BEGIN

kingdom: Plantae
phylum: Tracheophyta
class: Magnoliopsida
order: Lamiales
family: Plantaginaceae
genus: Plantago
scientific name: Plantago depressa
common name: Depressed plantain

END
BEGIN

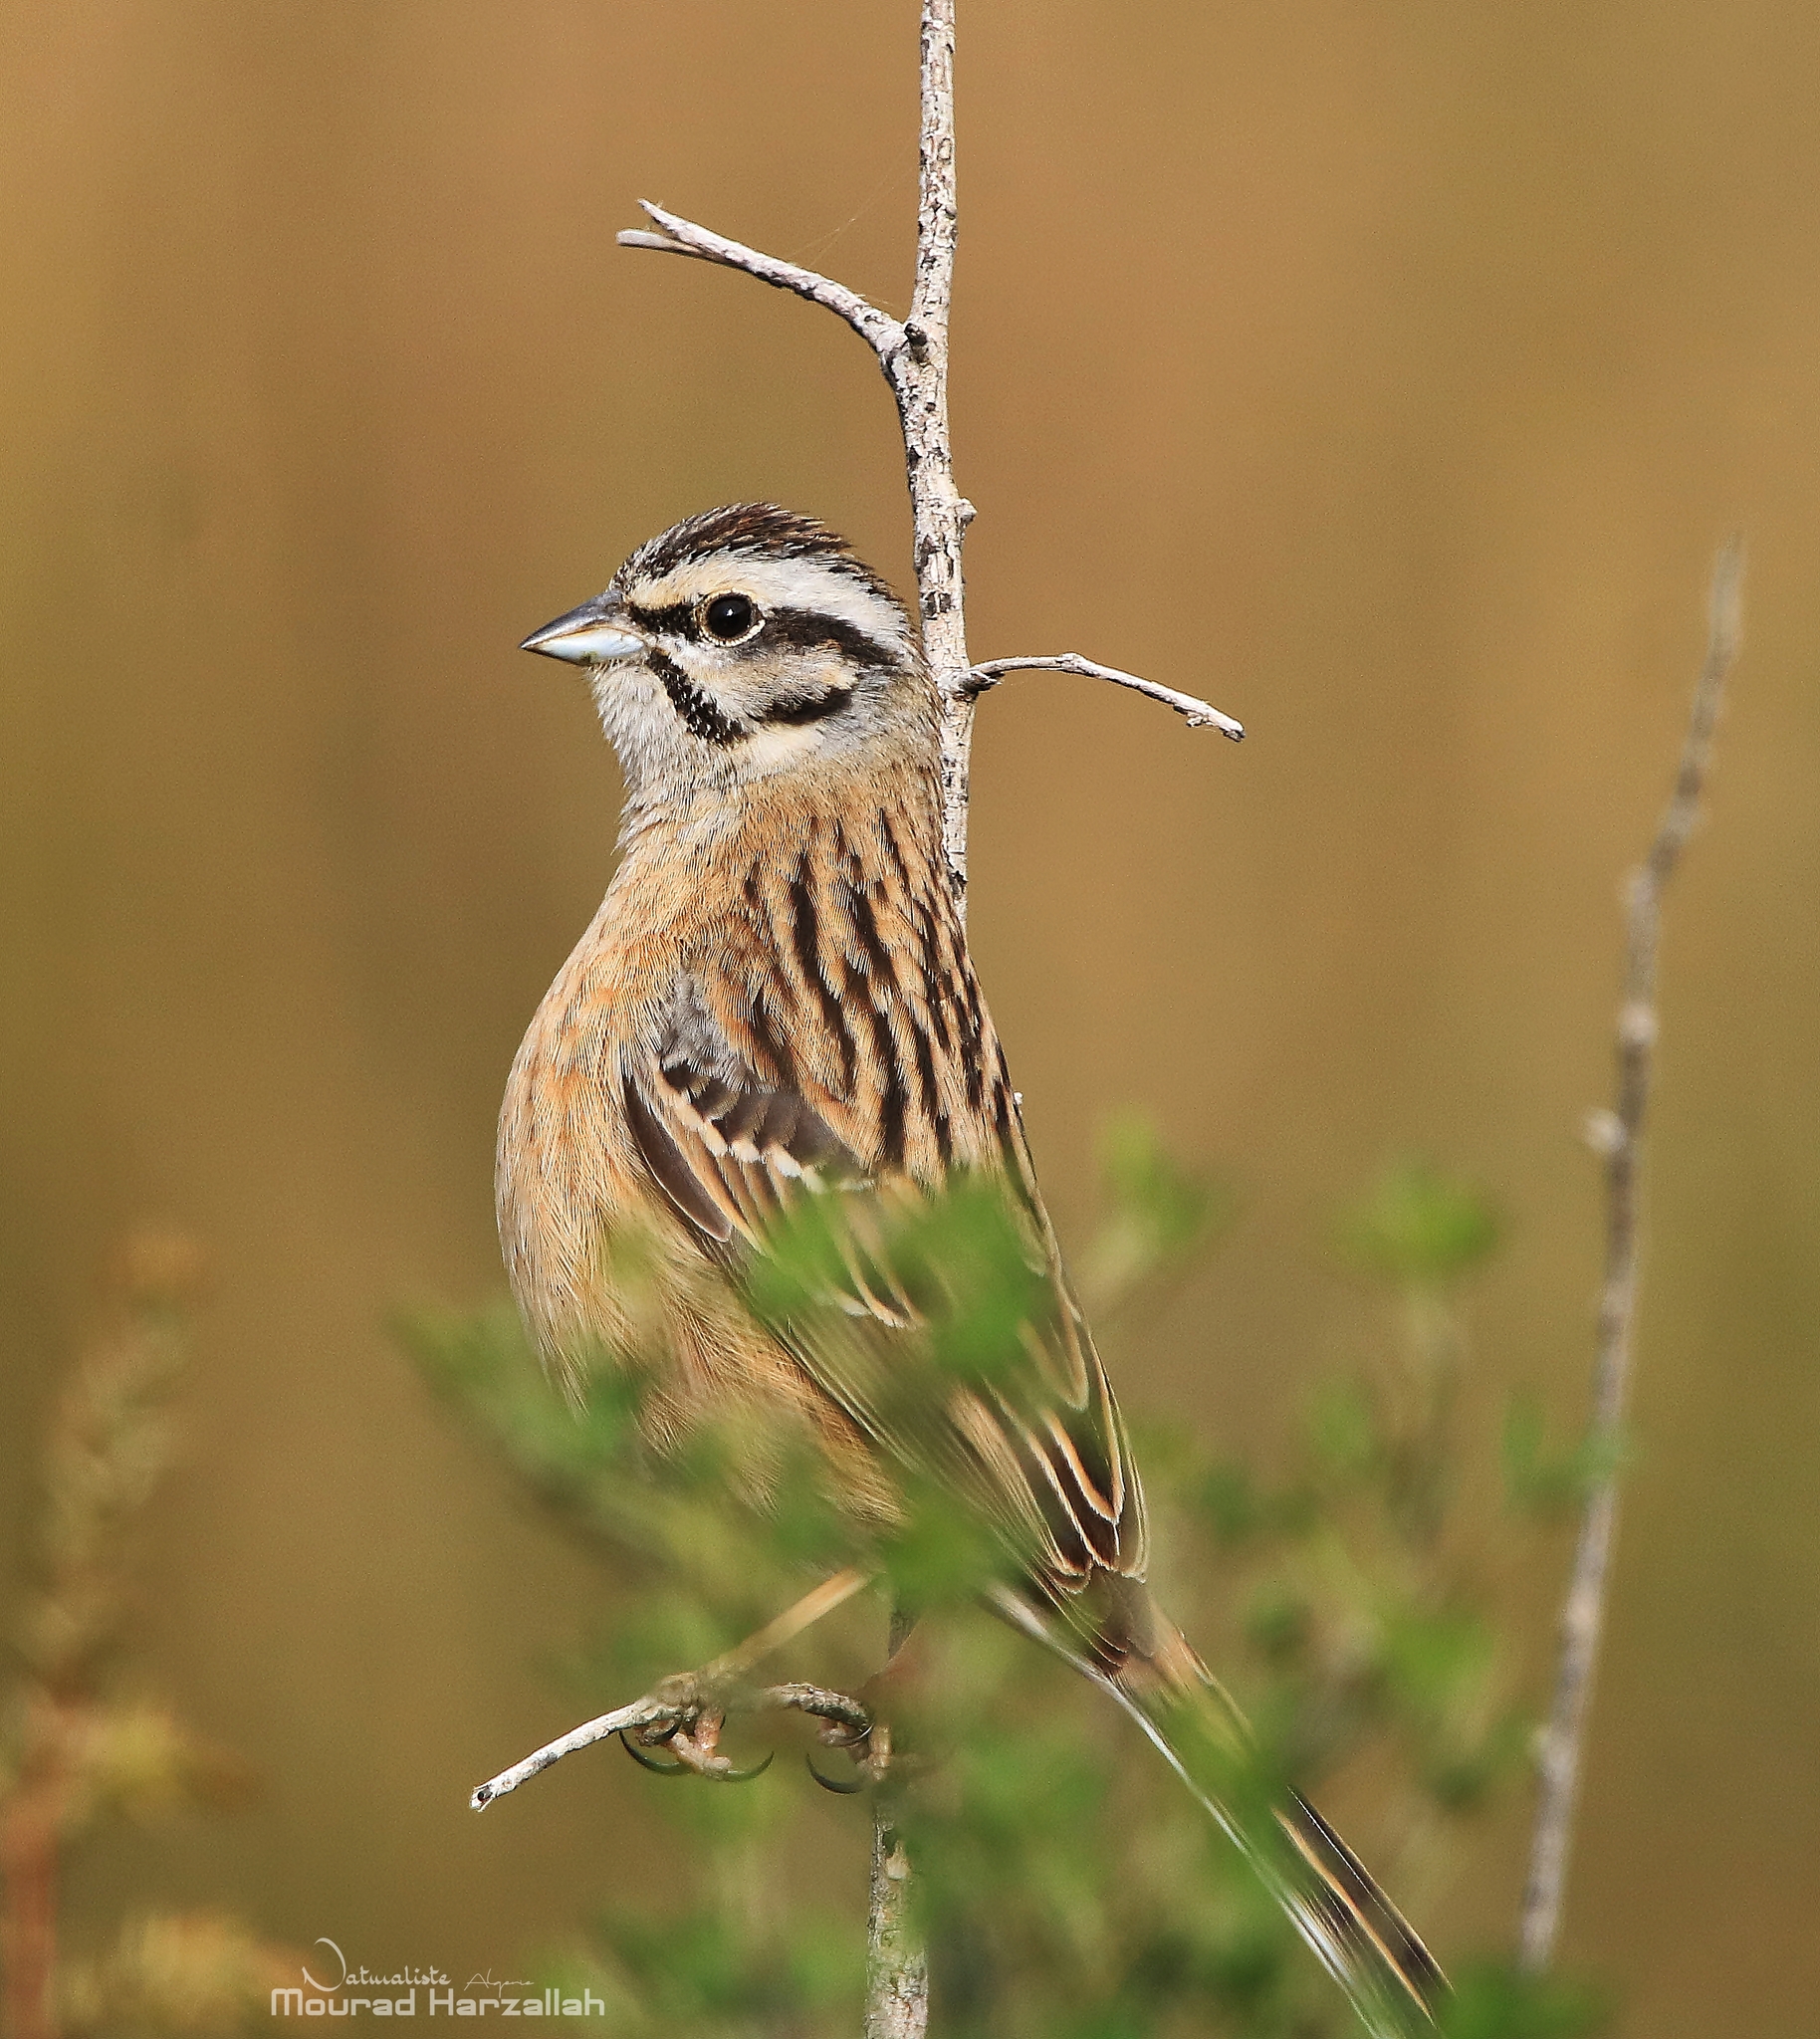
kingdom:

END

▶ Instruction: Format everything from the line containing "kingdom: Plantae" down to and including the line containing "scientific name: Plantago depressa" as a two-column CSV with the headers field and value. Give one row per line, with the line's text in field and its answer in value, each in its own quoted field and with any line breaks replaced by spaces.

▶ Result of the exercise:
field,value
"kingdom:","Plantae"
"phylum:","Tracheophyta"
"class:","Magnoliopsida"
"order:","Lamiales"
"family:","Plantaginaceae"
"genus:","Plantago"
"scientific name:","Plantago depressa"